I Am The Woman

http://dl.lib.brown.edu/repository2/repoman.php?verb=render&id=120187698...

"I AM THE WOMAN" is a poem in the journal Poetry, October 1912 (1.1). When I read it through the first time it reminded me of the journal we read previously, The Free Woman. The poem seems to start out with talking about what and who the woman was- obedient. It follows with "Locked up her mouth from scornful speaking; now it is open to speak". As I continued to read there are a few lines that made my thoughts go in two different directions and I am not completely sure which direction is more correct. The lines start with "I am also the Mother.." and ends with "..I soothed him and laid him to rest" (p 4, 4-14). The beginning of these lines make me think of war and nurturing or healing the hurt, but then as it goes on I wonder if the poem speaks of nurturing the dying or laying with men. Parts of the poem really made me think of prostitution and I recalled from British Woman Writers of the Great War, "contributed to women's economic, social and sexual emancipation" (p 85). It sounds like it suggests that woman did not have a choice after the war because they were forced to retain the positions in the home that they once had and not all women could handle going backwards.

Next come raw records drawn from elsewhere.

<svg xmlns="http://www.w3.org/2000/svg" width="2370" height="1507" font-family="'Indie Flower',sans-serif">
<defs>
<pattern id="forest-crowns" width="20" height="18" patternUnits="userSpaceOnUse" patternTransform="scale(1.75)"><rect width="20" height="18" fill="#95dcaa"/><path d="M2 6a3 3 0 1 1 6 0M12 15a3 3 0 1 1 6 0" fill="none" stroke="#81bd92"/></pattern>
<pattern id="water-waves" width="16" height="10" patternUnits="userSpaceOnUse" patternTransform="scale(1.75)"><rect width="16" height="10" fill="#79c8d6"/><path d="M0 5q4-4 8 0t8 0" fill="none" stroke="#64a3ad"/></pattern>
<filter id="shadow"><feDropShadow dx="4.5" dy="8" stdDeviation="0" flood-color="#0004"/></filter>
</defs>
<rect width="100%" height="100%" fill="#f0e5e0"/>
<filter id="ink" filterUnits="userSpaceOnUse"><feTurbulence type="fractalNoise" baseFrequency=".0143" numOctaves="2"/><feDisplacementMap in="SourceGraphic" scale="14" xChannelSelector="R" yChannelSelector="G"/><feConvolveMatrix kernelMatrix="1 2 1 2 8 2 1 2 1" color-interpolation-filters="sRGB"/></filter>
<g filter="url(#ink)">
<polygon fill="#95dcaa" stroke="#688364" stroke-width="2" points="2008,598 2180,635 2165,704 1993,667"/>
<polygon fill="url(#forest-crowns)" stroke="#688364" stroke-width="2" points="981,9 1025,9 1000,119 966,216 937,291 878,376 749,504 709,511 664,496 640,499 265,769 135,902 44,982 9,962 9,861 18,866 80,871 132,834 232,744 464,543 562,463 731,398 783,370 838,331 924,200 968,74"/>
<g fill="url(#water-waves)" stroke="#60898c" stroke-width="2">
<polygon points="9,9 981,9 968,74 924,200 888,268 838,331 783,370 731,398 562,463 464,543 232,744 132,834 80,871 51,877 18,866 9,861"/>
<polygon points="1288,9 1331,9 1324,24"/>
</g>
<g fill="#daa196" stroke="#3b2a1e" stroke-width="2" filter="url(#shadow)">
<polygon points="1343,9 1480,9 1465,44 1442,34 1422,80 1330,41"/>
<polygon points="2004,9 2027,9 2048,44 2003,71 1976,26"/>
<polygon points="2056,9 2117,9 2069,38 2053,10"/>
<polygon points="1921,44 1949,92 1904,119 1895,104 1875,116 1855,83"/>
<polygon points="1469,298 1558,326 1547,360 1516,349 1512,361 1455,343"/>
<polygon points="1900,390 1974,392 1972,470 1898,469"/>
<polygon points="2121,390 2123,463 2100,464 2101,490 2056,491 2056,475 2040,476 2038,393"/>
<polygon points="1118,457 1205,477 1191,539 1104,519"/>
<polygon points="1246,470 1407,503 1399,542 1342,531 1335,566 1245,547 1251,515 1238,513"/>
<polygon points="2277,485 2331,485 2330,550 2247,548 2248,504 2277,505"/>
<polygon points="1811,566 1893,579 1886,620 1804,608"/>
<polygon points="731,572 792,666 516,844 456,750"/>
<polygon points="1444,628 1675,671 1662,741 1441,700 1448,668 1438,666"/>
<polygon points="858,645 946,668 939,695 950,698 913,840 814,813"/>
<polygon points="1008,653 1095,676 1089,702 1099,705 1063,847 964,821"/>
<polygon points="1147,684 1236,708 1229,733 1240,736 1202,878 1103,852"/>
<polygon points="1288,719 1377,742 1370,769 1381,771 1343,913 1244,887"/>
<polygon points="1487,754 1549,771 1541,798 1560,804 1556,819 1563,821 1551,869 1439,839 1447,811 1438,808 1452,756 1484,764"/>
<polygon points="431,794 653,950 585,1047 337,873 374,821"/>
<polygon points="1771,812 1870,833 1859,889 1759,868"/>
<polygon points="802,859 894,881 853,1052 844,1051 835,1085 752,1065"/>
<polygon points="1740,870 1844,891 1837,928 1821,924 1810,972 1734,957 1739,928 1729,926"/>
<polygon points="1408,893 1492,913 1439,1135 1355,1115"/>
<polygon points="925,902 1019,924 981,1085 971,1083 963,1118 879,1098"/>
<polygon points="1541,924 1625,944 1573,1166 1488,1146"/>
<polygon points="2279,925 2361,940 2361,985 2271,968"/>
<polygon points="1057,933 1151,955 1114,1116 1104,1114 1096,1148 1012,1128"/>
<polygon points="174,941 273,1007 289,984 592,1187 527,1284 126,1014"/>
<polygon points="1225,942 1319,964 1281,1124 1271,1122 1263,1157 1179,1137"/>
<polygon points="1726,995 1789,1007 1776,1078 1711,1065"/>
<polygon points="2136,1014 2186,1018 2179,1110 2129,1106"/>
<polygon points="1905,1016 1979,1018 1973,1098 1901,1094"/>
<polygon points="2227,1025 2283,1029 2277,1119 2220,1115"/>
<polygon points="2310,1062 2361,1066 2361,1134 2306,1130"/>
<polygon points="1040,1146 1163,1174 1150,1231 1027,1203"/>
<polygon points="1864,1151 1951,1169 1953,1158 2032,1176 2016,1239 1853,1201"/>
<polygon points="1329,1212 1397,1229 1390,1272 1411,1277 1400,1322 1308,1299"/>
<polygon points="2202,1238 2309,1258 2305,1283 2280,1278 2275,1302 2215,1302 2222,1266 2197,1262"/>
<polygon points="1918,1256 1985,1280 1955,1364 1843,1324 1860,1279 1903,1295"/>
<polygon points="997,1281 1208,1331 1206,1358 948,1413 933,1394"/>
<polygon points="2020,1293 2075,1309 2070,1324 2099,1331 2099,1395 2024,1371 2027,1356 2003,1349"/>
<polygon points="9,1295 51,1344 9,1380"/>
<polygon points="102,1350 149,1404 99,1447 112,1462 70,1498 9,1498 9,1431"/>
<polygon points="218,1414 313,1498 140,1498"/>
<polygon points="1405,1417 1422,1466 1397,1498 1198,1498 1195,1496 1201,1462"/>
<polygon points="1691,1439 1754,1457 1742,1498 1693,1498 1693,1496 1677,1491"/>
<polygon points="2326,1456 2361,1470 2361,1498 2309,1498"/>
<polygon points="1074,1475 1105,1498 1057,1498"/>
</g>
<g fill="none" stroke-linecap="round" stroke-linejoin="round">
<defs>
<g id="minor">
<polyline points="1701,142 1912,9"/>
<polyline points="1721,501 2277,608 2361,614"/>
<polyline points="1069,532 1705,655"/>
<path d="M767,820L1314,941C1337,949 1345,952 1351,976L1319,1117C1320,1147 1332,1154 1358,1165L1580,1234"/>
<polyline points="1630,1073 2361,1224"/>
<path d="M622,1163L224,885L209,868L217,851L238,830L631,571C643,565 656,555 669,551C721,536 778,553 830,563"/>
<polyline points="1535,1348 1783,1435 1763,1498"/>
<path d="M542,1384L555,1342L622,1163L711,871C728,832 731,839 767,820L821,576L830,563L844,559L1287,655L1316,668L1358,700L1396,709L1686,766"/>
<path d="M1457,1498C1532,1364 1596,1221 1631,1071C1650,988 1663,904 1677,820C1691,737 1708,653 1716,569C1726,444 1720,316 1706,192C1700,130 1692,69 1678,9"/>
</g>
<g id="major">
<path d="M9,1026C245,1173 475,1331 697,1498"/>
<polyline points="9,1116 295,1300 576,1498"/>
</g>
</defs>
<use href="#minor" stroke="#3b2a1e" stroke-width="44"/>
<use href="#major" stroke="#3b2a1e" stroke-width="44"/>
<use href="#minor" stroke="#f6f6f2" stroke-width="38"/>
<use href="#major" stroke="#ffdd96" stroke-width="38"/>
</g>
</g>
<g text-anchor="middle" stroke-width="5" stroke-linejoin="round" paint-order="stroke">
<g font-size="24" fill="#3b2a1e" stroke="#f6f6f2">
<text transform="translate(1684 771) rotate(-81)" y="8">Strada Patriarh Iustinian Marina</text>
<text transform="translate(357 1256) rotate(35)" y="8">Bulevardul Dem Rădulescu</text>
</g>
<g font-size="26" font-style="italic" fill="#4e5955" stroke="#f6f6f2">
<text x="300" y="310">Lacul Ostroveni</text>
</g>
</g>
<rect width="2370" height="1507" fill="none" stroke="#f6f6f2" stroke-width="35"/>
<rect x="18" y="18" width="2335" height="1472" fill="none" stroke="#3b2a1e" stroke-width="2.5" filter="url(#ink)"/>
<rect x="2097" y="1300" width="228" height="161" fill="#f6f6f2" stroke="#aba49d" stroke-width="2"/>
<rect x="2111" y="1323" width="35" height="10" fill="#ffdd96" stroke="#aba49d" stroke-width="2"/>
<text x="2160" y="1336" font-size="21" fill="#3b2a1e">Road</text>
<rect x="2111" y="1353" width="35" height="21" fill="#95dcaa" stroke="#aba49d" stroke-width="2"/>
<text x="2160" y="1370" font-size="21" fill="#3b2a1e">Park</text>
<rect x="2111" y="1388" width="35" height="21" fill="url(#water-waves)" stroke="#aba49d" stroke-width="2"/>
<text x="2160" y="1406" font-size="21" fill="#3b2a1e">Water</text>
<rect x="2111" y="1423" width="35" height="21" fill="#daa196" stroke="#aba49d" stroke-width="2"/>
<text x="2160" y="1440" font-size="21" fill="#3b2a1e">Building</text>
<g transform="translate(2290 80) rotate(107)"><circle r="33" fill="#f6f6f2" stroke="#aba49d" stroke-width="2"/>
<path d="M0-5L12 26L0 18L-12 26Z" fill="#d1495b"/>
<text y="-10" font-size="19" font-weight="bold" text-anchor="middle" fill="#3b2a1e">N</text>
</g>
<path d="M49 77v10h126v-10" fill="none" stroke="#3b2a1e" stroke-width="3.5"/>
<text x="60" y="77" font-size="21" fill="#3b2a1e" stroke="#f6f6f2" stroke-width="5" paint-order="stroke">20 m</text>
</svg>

"Loosing upon us the wounding joy and the wasting sorrow of life." This line made me think that the women are fighting for their voice and fighting to be themselves outside of the traditional obedient housewife. By denying them their voice they are wasting their lives, because they are not being given the freedom to be more than who they are and more than what they are told to be. What confused me the most was after reading this poem and noting the author of it, William Vaughn Moody, is male. Was the author male and shared the beliefs and views of many women from this time or was it a woman disguising herself as a man, because of the fear of speaking out? I am not entirely sure. With each read I have different thoughts that pop into my head and I am not entirely sure of the direction or the focus of this poem. It could be women's sufferage and/or war or something different entirely.